The answer to your question is YES.

The nvcc compiler driver is not related to the physical presence of a device, so you can compile CUDA codes even without a CUDA capable GPU. Be warned however that, as remarked by Robert Crovella, the CUDA driver library libcuda.so (cuda.lib for Windows) comes with the NVIDIA driver and not with the CUDA toolkit installer. This means that codes requiring driver APIs (whose entry points are prefixed with cu, see Appendix H of the CUDA C Programming Guide) will need a forced installation of a "recent" driver without the presence of an NVIDIA GPU, running the driver installer separately with the --help command line switch.

Following the same rationale, you can compile CUDA codes for an architecture when your node hosts a GPU of a different architecture.
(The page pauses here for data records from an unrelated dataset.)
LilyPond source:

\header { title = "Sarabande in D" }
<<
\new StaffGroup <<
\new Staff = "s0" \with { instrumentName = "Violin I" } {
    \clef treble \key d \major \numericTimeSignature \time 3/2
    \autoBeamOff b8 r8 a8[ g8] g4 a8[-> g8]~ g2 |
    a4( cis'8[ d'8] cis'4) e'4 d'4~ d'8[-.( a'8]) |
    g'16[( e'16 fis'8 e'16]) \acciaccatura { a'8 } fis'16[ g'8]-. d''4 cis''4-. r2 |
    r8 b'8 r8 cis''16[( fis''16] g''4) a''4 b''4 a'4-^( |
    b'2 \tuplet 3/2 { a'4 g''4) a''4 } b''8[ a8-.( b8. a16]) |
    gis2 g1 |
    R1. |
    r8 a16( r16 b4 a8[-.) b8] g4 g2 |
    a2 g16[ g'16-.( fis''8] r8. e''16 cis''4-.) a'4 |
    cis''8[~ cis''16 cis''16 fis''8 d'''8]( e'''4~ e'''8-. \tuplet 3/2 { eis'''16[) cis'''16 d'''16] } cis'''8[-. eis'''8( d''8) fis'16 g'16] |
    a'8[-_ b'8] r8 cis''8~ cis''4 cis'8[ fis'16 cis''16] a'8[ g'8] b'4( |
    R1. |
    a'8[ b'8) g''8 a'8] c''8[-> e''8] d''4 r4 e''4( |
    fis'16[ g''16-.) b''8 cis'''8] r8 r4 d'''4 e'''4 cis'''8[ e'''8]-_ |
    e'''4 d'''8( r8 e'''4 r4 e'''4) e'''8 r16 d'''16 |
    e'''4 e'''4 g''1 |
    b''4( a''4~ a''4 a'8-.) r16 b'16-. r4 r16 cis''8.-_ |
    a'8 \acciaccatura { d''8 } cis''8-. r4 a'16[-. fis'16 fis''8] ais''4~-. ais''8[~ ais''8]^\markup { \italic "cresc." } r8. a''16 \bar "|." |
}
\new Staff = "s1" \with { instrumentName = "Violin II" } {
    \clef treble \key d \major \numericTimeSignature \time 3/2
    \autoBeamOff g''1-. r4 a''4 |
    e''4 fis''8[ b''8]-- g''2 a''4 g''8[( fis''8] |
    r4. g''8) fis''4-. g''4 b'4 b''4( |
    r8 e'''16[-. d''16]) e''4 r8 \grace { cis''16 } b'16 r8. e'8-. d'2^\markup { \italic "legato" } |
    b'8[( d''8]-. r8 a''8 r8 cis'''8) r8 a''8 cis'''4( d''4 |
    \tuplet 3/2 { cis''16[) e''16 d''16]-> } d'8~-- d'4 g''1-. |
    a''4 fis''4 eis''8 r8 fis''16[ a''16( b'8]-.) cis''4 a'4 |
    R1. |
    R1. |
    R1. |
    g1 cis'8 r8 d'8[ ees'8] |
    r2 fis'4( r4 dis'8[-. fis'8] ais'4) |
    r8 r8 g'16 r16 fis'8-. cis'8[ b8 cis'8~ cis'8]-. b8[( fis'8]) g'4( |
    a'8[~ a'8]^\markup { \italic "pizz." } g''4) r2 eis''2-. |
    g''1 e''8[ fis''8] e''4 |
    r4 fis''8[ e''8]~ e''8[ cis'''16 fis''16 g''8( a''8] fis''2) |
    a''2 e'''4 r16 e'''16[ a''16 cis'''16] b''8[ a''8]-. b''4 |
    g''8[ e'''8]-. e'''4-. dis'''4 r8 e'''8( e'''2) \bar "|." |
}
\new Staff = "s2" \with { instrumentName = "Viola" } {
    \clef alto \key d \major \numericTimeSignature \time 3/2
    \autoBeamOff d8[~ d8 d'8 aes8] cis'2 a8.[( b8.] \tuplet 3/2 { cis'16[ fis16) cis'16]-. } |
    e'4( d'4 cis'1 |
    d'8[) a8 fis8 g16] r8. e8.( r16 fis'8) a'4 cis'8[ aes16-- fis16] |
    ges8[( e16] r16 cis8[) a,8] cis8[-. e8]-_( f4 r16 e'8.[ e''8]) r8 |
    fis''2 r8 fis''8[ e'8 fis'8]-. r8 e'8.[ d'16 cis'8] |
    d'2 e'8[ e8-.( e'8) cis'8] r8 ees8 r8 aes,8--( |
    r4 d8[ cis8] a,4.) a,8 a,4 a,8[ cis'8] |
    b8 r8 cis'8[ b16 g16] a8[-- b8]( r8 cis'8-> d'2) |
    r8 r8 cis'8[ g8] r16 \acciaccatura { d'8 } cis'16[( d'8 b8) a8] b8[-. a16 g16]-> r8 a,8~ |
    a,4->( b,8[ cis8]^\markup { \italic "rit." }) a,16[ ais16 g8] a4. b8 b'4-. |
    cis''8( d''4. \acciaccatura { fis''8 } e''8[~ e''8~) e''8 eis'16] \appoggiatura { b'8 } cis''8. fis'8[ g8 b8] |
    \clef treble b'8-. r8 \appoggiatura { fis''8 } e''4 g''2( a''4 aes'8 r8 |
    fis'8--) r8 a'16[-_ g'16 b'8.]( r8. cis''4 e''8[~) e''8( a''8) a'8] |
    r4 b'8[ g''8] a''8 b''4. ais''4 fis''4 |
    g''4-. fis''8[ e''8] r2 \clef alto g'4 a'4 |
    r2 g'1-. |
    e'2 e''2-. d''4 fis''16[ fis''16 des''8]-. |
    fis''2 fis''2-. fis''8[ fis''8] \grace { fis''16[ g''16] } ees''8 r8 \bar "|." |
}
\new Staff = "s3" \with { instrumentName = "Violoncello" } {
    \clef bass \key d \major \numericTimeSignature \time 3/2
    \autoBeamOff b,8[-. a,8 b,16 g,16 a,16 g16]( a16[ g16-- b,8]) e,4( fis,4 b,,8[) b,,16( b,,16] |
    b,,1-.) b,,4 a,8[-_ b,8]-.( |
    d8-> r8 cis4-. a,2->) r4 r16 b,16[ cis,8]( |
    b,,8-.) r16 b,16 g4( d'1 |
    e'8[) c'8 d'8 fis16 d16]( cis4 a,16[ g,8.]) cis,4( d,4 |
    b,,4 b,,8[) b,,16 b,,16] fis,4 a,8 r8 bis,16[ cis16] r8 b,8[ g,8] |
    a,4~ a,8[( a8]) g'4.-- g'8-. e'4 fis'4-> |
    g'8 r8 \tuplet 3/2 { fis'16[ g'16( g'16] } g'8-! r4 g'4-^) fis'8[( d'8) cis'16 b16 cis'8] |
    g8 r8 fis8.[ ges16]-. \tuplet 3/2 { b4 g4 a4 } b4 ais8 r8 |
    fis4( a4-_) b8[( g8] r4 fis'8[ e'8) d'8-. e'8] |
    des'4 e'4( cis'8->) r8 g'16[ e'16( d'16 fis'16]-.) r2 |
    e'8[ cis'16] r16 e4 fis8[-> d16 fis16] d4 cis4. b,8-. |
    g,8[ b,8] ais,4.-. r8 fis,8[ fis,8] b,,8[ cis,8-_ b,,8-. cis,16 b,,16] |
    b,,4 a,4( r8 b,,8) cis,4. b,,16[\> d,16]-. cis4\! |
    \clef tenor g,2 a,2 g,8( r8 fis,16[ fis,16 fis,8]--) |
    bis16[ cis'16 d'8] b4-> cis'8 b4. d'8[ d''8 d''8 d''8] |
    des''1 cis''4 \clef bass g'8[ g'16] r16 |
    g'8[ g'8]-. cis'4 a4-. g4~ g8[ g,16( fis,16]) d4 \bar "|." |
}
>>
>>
For example, you can compile a code for a GeForce GT 540M (compute capability 2.1) on a machine hosting a GT 210 (compute capability 1.2).

Of course, in both the cases (no GPU or GPU with different architecture), you will not be able to successfully run the code.

For the early versions of CUDA, it was possible to compile the code under an emulation modality and run the compiled code on a CPU, but device emulation is since some time deprecated. If you don't have a CUDA capable device, but want to run CUDA codes you can try using gpuocelot (but I don't have any experience with that).